Un client assigne son CGP suite à la perte de l’avantage fiscal attendu d’un investissement immobilier. Le conseil invoque l’intervention d’un autre professionnel. La Cour de cassation intervient.
La décision
M. et Mme W concluent avec la société H un mandat de recherche de biens immobiliers afin de procéder à un investissement à but de défiscalisation dit « Scellier Pacifique ».
La société H les met en contact avec M. T, conseil en gestion de patrimoine, par l’intermédiaire duquel ils signent un contrat de réservation d’un appartement situé en Nouvelle-Calédonie, investissement éligible au dispositif Scellier Pacifique à la condition d’être résident métropolitain.
Se plaignant de ne pouvoir bénéficier du dispositif en raison de leur nouvelle résidence fiscale en Nouvelle-Calédonie, ils assignent M. T aux fins d’indemnisation.
La Cour d’appel – LYON 28 octobre 2021 n°18/08860 – les ayant déboutés, ils forment un pourvoi.
La Cour de cassation – Cass. civ.3, 8 juin 2023, n° 22-12.302, Publié au bulletin – leur donne raison :
« 7. En statuant ainsi, alors que l’intervention d’un autre professionnel ne saurait dispenser le conseil en gestion de patrimoine de son devoir d’information et de conseil, la cour d’appel a violé le texte susvisé.
(…)
11. En statuant ainsi, alors que le conseil en gestion de patrimoine, qui doit recueillir auprès de la personne qu’il conseille l’ensemble des éléments lui permettant d’assurer l’adéquation du projet à sa situation, doit informer son client des conditions de succès de l’opération projetée, en particulier quant à la condition de résider fiscalement en métropole pendant toute la durée du dispositif, et des risques qui découlent du défaut de réalisation de ces conditions, la cour d’appel a violé le texte susvisé. »
Pour consulter la décision : https://www.legifrance.gouv.fr/juri/id/JURITEXT000047700649?init=true&page=1&query=22-12.302&searchField=ALL&tab_selection=all
Décryptage
L’activité de conseil en gestion de patrimoine en elle-même n’est pas réglementée.
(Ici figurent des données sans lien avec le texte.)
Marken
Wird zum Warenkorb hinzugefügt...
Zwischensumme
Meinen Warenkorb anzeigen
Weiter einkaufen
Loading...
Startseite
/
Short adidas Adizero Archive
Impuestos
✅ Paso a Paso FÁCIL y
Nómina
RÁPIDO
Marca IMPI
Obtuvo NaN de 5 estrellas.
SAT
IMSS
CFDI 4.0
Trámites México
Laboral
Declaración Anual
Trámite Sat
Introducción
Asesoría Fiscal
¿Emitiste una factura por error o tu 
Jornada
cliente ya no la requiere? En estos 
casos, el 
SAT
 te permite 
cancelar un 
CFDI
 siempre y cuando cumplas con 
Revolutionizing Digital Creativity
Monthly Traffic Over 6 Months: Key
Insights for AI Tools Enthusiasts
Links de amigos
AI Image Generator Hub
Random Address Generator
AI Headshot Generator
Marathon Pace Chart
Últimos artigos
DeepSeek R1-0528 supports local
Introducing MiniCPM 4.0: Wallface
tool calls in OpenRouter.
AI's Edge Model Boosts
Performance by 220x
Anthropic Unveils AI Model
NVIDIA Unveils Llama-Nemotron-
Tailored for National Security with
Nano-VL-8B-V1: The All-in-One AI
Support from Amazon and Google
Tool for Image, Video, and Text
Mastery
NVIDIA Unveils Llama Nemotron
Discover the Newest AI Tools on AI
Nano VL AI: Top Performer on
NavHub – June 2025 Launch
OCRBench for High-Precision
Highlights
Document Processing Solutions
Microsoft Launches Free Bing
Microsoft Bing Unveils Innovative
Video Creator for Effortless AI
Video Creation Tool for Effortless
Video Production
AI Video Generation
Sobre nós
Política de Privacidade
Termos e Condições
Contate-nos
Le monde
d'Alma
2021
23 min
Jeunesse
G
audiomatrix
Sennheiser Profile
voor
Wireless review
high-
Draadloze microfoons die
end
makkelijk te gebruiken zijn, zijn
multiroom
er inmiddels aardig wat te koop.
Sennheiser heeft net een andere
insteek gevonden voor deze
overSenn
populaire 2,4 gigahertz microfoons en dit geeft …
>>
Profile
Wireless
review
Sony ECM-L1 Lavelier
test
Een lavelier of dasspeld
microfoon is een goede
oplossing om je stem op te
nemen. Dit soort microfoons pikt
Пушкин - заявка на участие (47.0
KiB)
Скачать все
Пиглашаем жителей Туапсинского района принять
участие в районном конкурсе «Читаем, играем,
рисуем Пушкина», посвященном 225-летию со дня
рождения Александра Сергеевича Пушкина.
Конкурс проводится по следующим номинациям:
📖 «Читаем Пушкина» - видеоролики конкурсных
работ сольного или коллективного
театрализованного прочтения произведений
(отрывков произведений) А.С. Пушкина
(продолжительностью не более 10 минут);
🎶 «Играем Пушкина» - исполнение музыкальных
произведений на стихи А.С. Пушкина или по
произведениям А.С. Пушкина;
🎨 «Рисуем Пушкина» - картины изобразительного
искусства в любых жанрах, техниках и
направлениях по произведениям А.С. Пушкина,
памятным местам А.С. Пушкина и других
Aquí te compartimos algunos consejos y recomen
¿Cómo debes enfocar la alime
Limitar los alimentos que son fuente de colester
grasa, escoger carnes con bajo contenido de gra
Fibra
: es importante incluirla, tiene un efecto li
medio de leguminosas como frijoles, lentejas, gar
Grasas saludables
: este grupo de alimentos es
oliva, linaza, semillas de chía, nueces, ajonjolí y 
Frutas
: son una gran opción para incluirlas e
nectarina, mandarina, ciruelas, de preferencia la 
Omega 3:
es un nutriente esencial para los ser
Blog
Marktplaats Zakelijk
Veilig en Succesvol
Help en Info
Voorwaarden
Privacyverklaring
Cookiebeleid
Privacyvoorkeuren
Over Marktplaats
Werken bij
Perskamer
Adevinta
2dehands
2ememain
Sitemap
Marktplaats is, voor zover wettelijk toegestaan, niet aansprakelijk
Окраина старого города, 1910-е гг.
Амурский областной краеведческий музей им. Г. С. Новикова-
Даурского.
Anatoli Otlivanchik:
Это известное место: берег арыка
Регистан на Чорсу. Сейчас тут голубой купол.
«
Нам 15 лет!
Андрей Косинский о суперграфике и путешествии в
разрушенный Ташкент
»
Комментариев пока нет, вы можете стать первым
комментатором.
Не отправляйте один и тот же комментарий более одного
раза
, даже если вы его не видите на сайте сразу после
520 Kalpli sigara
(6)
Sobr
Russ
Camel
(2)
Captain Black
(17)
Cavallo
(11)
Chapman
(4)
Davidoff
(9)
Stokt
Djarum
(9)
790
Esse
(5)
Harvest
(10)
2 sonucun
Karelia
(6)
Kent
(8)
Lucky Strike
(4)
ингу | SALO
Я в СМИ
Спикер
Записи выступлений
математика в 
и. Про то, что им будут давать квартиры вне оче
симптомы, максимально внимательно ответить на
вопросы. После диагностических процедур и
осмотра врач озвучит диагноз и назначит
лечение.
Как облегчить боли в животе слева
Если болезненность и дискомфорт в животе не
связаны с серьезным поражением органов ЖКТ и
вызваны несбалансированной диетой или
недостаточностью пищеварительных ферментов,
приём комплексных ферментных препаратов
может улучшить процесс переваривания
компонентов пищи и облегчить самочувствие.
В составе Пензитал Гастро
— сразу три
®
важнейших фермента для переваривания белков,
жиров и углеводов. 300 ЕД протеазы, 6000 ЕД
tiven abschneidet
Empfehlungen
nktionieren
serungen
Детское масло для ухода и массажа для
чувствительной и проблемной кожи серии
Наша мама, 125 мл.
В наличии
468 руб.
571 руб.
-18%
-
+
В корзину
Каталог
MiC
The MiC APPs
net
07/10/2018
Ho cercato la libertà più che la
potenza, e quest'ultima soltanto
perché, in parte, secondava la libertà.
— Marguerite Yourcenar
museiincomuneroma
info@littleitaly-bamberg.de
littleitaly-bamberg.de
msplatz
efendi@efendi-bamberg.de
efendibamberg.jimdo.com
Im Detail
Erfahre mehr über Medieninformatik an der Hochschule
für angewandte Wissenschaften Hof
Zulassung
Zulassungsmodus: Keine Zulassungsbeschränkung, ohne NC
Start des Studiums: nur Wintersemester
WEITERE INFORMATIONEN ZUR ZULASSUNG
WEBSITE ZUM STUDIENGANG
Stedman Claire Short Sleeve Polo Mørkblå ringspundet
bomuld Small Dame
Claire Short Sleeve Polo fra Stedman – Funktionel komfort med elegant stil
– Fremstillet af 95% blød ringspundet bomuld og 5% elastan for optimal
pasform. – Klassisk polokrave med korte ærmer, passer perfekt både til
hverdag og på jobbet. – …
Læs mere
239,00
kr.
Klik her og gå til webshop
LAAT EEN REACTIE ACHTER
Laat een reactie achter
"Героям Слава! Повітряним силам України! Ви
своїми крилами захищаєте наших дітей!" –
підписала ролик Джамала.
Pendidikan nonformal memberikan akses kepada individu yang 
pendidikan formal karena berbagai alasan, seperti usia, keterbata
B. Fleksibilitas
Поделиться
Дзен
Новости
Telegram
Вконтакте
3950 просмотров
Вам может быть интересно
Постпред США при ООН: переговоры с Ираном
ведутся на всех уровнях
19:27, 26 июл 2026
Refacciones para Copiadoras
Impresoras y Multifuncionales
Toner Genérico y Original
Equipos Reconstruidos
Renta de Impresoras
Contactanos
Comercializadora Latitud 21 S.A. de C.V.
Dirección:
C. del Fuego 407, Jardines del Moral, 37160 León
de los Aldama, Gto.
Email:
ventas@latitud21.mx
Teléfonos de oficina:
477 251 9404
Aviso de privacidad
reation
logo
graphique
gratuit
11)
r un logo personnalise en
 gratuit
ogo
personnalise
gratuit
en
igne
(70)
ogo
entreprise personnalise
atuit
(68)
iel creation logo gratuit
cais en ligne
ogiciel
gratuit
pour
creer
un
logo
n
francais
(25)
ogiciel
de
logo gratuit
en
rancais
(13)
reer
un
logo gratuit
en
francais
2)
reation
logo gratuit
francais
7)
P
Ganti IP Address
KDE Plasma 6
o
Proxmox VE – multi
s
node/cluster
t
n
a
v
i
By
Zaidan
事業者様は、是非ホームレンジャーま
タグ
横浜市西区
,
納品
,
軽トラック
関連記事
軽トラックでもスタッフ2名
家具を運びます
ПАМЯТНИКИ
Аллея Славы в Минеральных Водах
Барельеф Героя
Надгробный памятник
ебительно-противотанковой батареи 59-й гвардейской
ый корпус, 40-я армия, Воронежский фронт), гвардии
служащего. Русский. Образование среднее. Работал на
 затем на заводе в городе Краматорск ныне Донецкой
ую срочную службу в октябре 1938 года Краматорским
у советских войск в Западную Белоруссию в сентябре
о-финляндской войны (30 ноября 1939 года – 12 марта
Seuls le sont les différents statuts que le CGP peut, le cas échéant, adopter (CIF, Carte T, …).
Selon l’Autorité des Marchés Financiers (DOC-2008-23 – AMF) « le conseil en gestion de patrimoine est une activité générique non réglementée, sans définition juridique, qui recouvre généralement pour les professionnels qui s’en réclament un double savoir-faire au service des particuliers et des personnes morales : le conseil en stratégie patrimoniale et le conseil en stratégie d’investissements, financiers et immobiliers. »
Mais l’absence de statut spécifique ne dispense pas le professionnel de la responsabilité civile.
La Cour de cassation se base ici sur la responsabilité délictuelle / extra-contractuelle pour retenir que :
1- l’intervention d’un autre professionnel ne saurait dispenser le conseil en gestion de patrimoine de son devoir d’information et de conseil,
2- le conseil en gestion de patrimoine, qui doit recueillir auprès de la personne qu’il conseille l’ensemble des éléments lui permettant d’assurer l’adéquation du projet à sa situation, doit informer son client des conditions de succès de l’opération projetée, en particulier quant à la condition de résider fiscalement en métropole pendant toute la durée du dispositif, et des risques qui découlent du défaut de réalisation de ces conditions.